◆ Tareas del ejercicio:
1. Indica si cada afirmación concuerda con el extracto de la página y cita las palabras que lo deciden: (a) el autor presenta a Woody Allen como su comediante favorito; (b) el segundo producto es un documental mexicano; (c) la idea de borrar la página negra se atribuye a Fito Páez.
2. Según el extracto de la página, ¿qué película es un buen comienzo para volver a ver?

◆ Extracto de la página:
En los tres productos de esta semana confluyen Larry David, Everardo González y Woody Allen: mi comediante favorito, mi documentalista de cabecera y uno de mis tres directores predilectos. El primero es un corto documental sin desperdicio (se agradece esa tendencia a contar cosas en pocos minutos: decía Alejandro Zambra que él no escribe en la página en blanco, sino que borra la página negra. La síntesis es un arte en sí misma); el segundo es quizá uno de los mejores documentales mexicanos en los últimos tiempos (y Netflix se lanza a rescatarlo), mientras que el último es una de las mejores películas de todos los tiempos. Cuando todo esto pase, diría Fito Páez, tendré que volver a amar. Volver a ver Annie Hall es un buen comienzo.
- Long Shot (Jacob LaMendola, 2017)

◆ Datos proporcionados:

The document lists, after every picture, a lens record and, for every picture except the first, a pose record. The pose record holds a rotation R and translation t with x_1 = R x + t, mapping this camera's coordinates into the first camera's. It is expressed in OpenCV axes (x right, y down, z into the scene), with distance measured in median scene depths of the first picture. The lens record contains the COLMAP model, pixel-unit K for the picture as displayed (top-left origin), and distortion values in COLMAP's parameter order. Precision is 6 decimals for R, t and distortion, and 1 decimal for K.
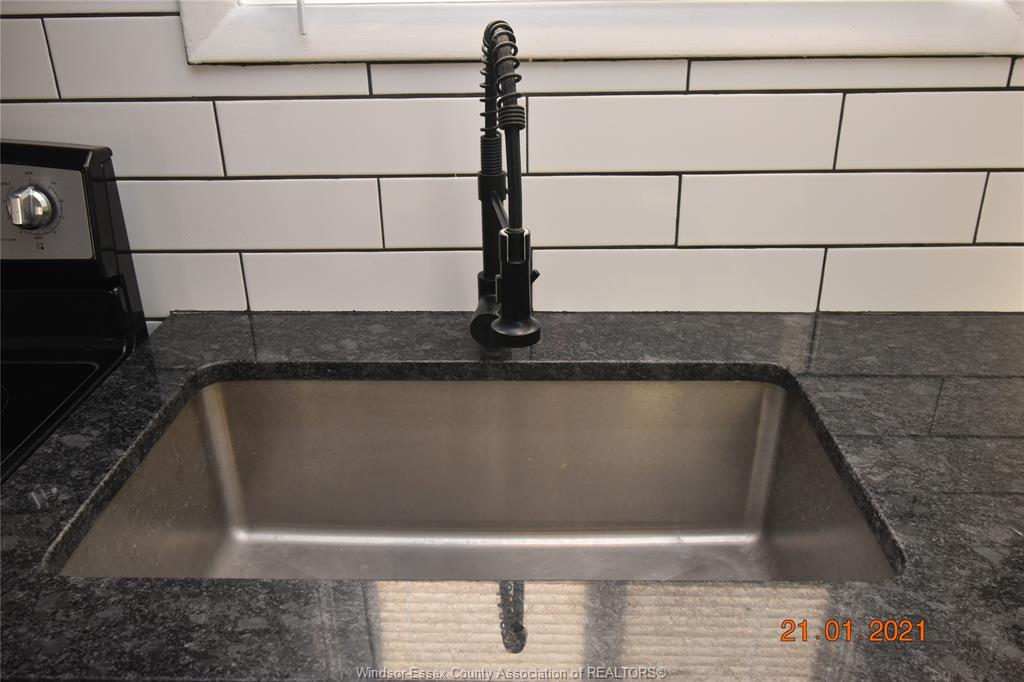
lens RADIAL K [[856.4, 0, 512.0], [0, 856.4, 341.0], [0, 0, 1]] dist [0.001904, -0.007778]
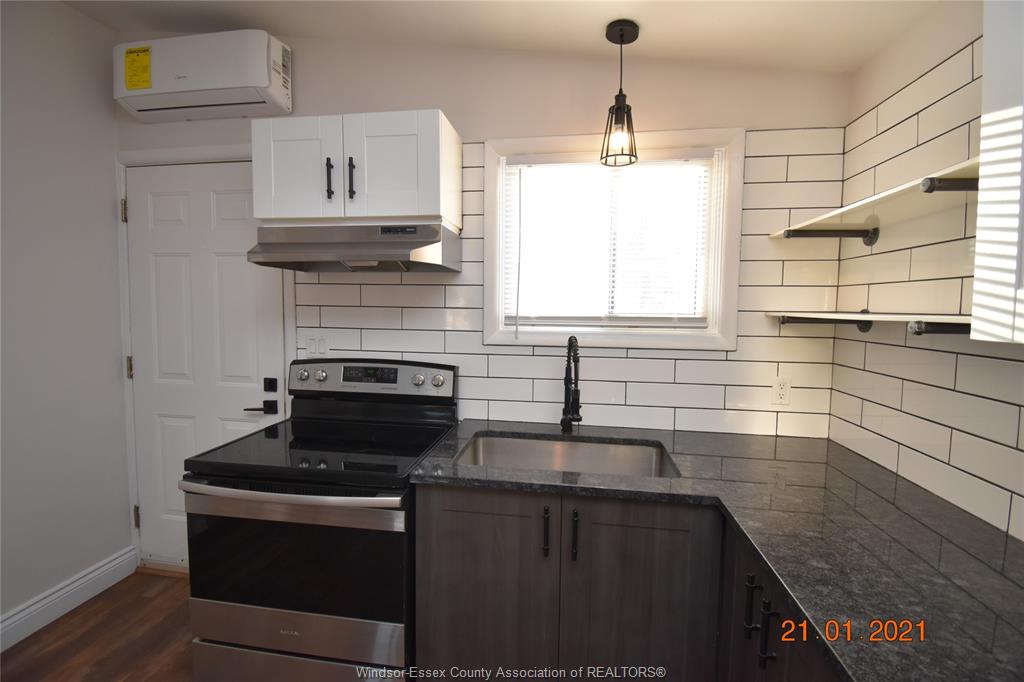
lens RADIAL K [[449.7, 0, 515.1], [0, 449.7, 336.0], [0, 0, 1]] dist [0.016082, -0.023818]
pose [[0.992566, 0.032009, -0.117424, -0.028144], [-0.071824, 0.932937, -0.352803, 0.289671], [0.098256, 0.358614, 0.928301, -0.728206]]
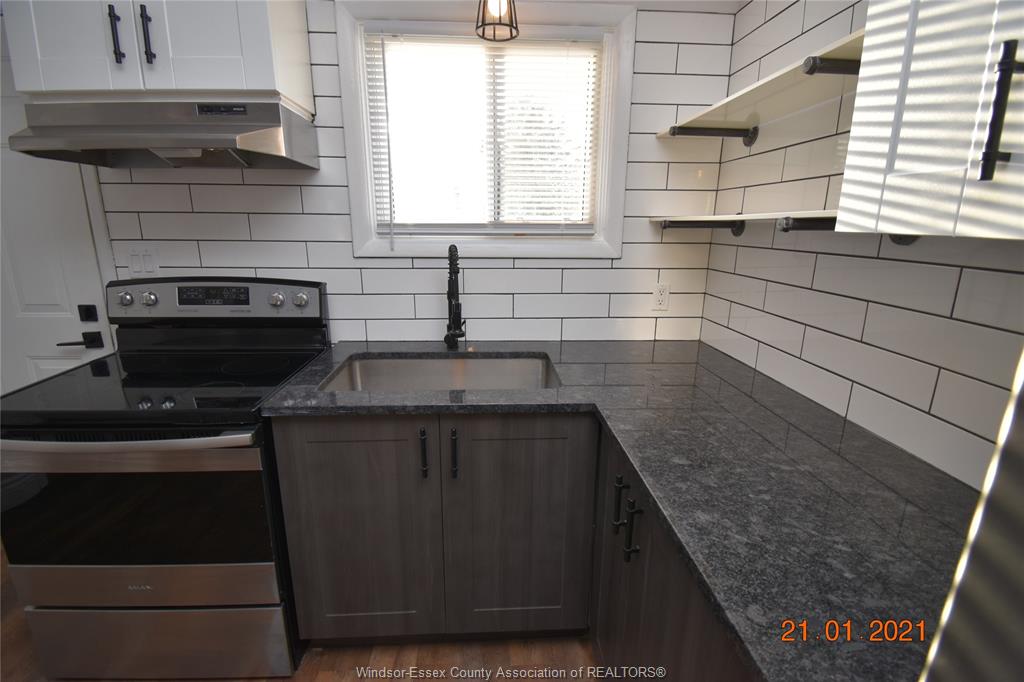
lens RADIAL K [[449.7, 0, 515.1], [0, 449.7, 336.0], [0, 0, 1]] dist [0.016082, -0.023818]
pose [[0.996010, -0.000494, 0.089238, 0.060241], [0.017041, 0.982635, -0.184767, 0.268908], [-0.087597, 0.185550, 0.978723, -0.597481]]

◆ Soluciones del ejercicio:
1.
(a) No: "Larry David, Everardo González y Woody Allen: mi comediante favorito, mi documentalista de cabecera y uno de mis tres directores predilectos".
(b) Sí: "el segundo es quizá uno de los mejores documentales mexicanos en los últimos tiempos".
(c) No: "decía Alejandro Zambra que él no escribe en la página en blanco, sino que borra la página negra".

2. Annie Hall.